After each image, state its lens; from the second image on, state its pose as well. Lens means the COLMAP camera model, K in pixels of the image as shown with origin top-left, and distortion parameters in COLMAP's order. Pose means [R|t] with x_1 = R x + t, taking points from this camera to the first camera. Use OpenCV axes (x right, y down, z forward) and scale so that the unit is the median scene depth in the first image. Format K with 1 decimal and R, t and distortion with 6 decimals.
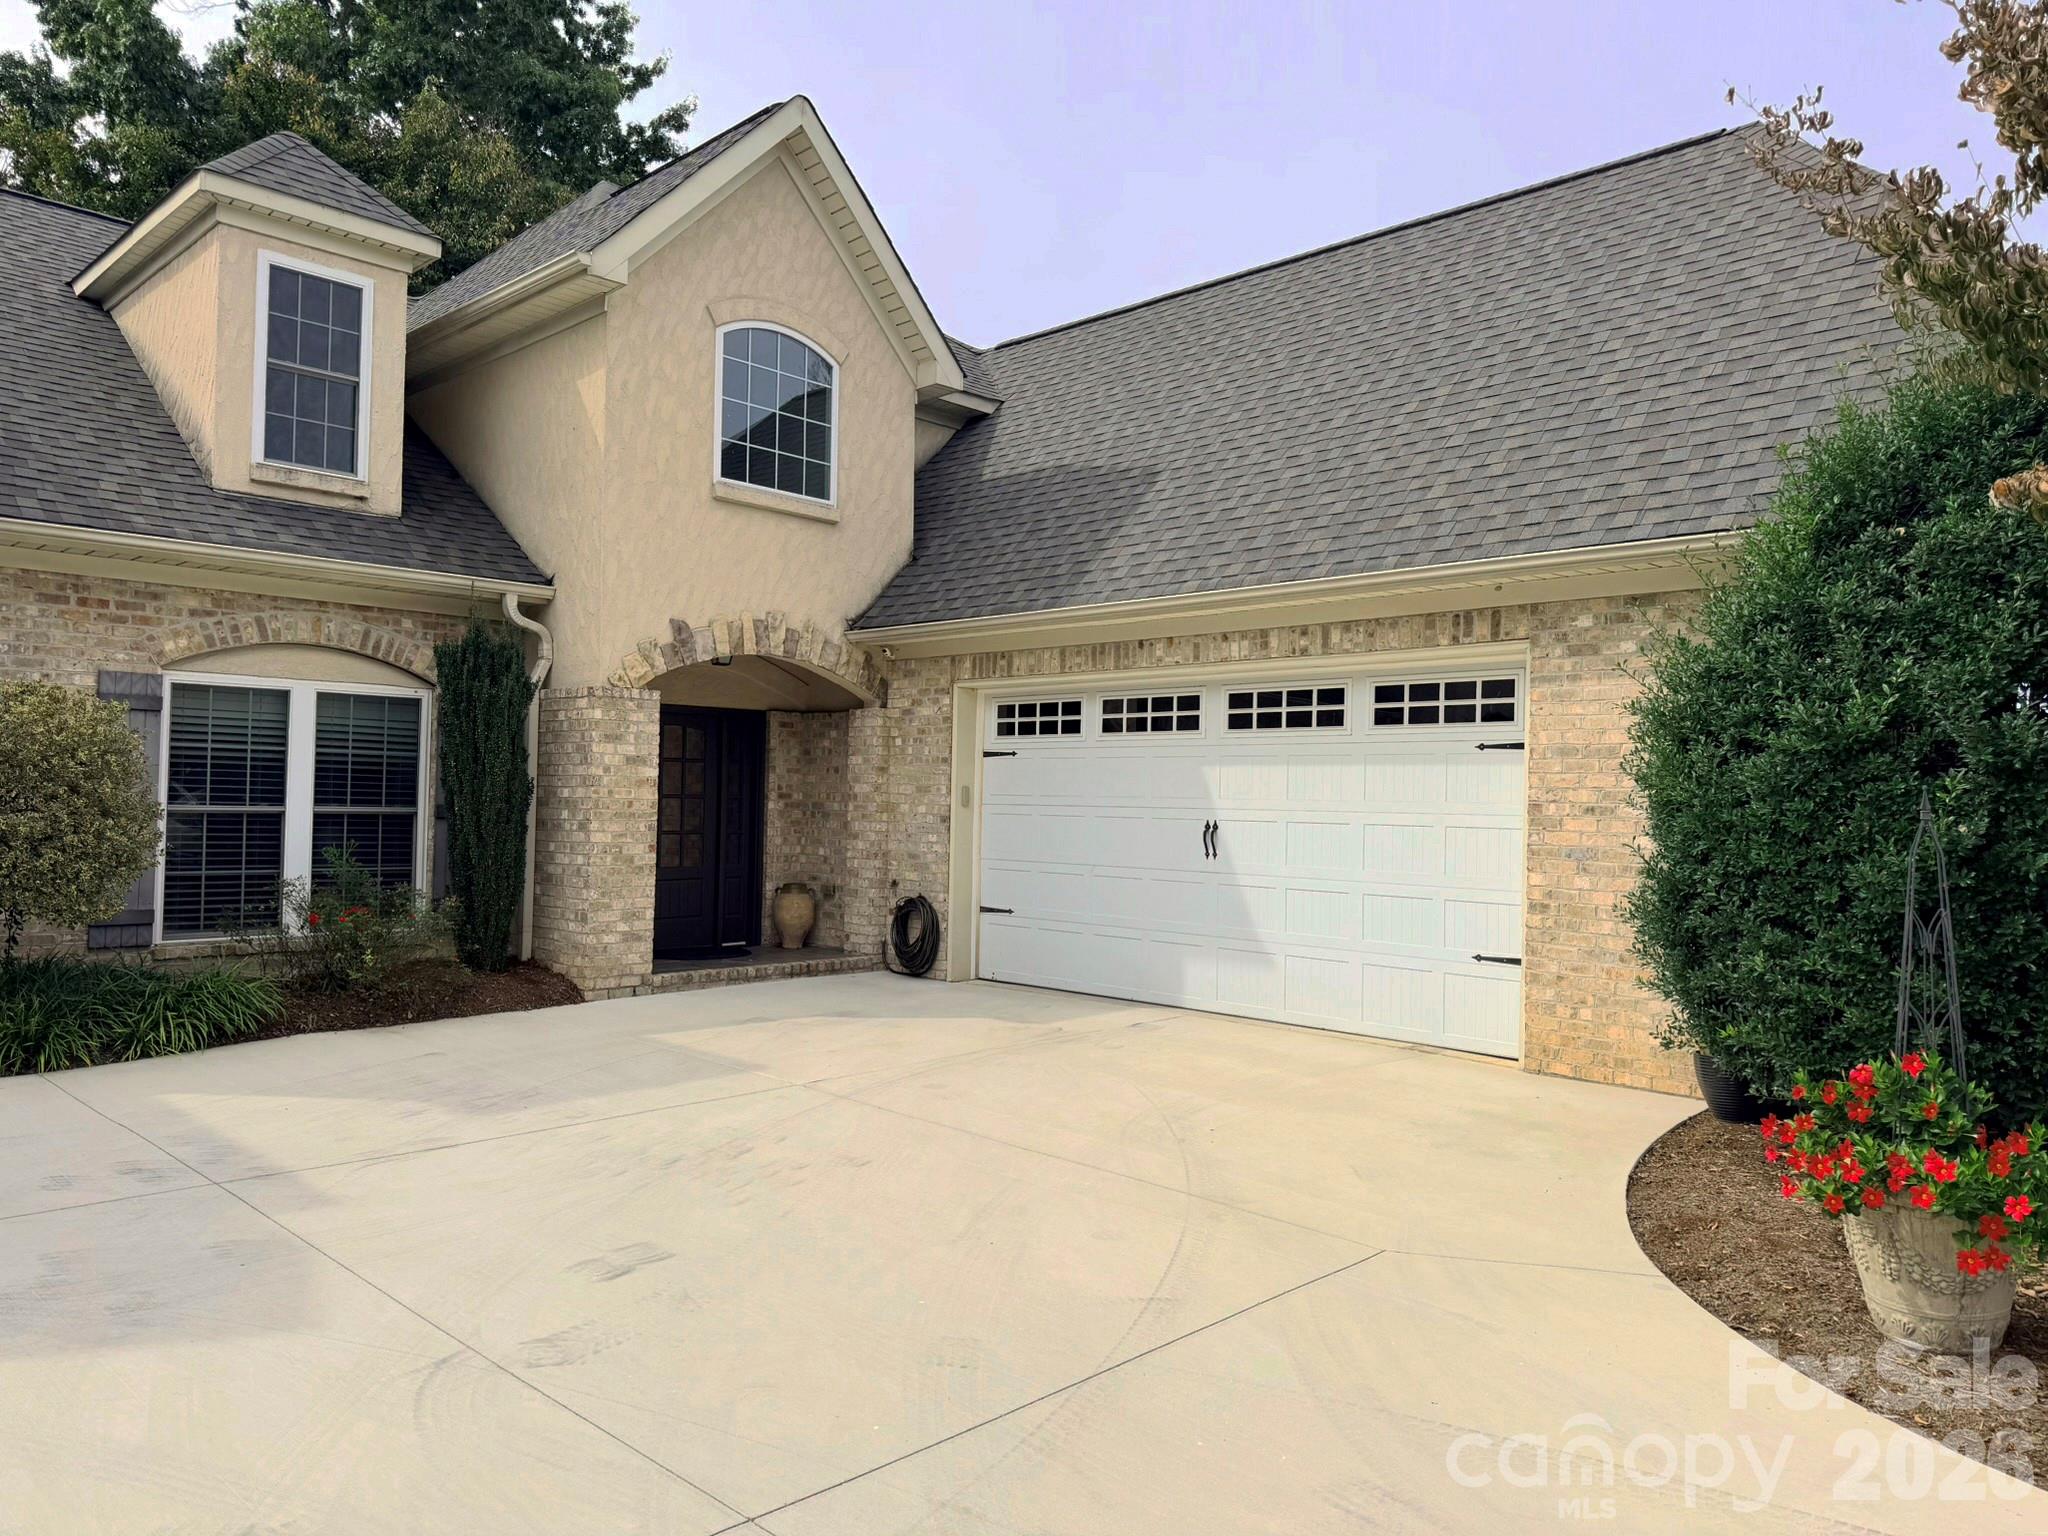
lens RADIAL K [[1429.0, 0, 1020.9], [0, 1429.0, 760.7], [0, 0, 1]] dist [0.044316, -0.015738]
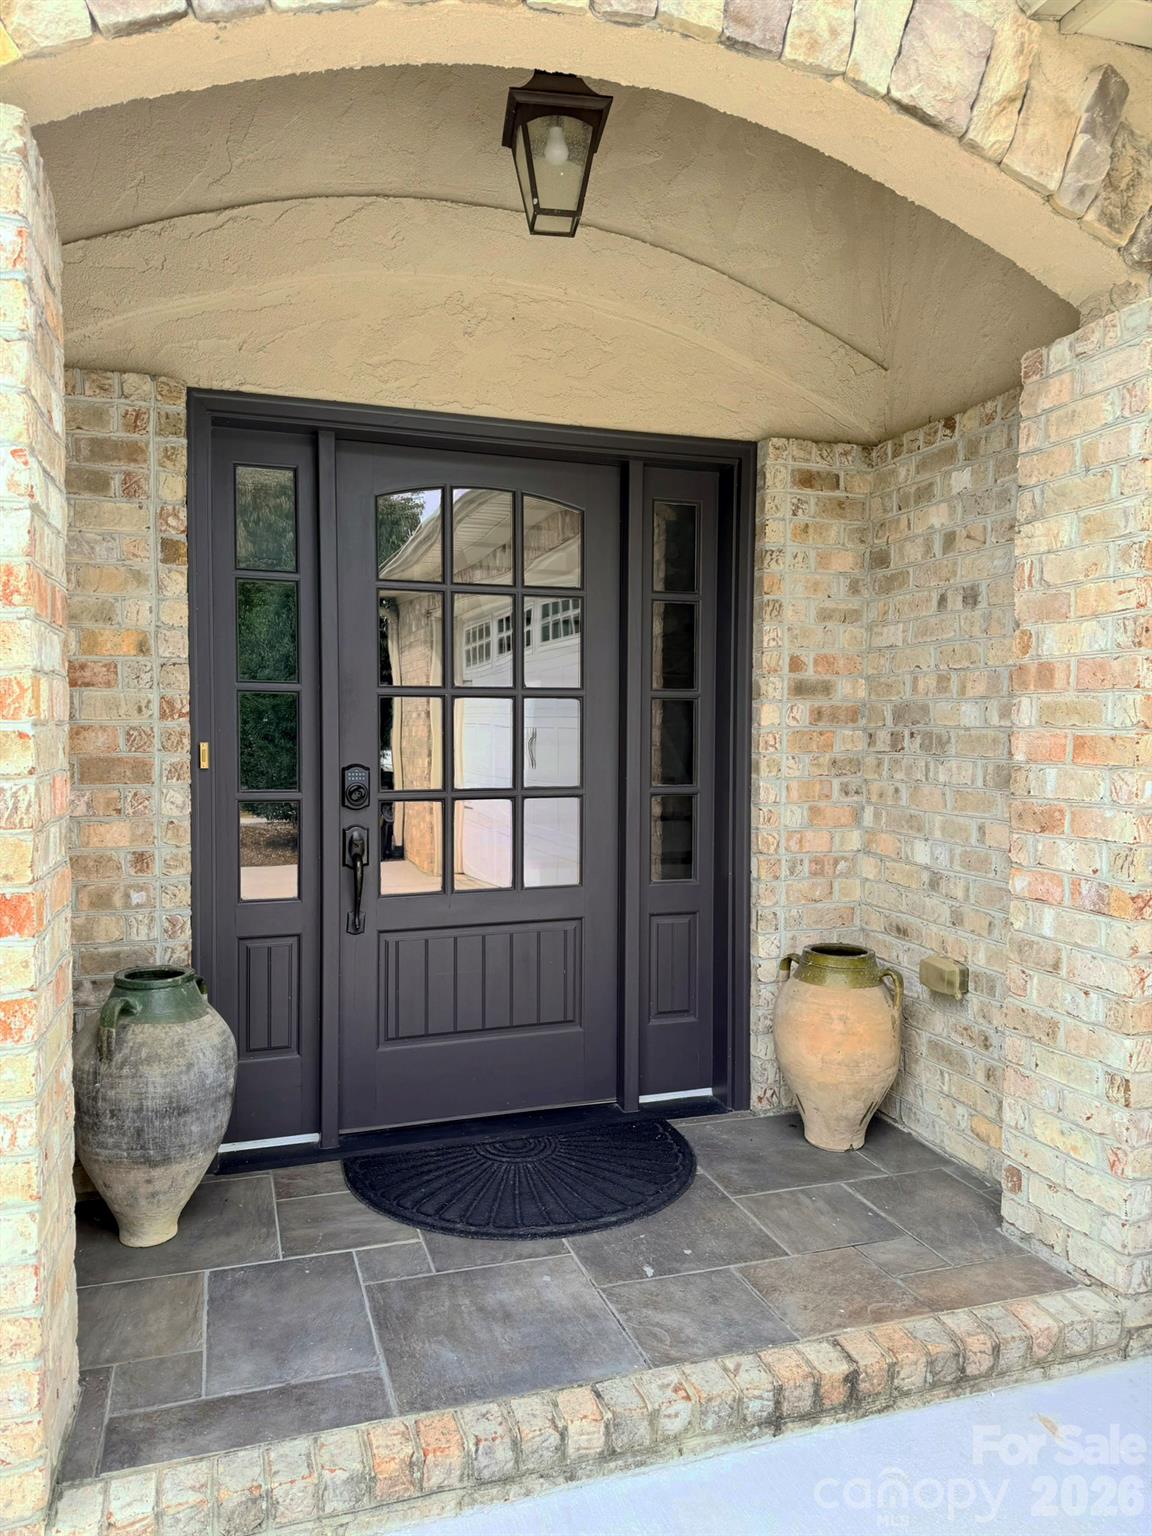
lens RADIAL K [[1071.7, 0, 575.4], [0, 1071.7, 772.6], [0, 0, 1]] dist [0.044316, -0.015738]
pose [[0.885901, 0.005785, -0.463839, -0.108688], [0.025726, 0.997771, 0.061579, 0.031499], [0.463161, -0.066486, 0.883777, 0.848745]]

..............................

> **What you should do**
Transcribe every line of the listing above verbatim, omitting the pictures from your answer.

> **Solution to this exercise**
After each image, state its lens; from the second image on, state its pose as well. Lens means the COLMAP camera model, K in pixels of the image as shown with origin top-left, and distortion parameters in COLMAP's order. Pose means [R|t] with x_1 = R x + t, taking points from this camera to the first camera. Use OpenCV axes (x right, y down, z forward) and scale so that the unit is the median scene depth in the first image. Format K with 1 decimal and R, t and distortion with 6 decimals.
lens RADIAL K [[1429.0, 0, 1020.9], [0, 1429.0, 760.7], [0, 0, 1]] dist [0.044316, -0.015738]
lens RADIAL K [[1071.7, 0, 575.4], [0, 1071.7, 772.6], [0, 0, 1]] dist [0.044316, -0.015738]
pose [[0.885901, 0.005785, -0.463839, -0.108688], [0.025726, 0.997771, 0.061579, 0.031499], [0.463161, -0.066486, 0.883777, 0.848745]]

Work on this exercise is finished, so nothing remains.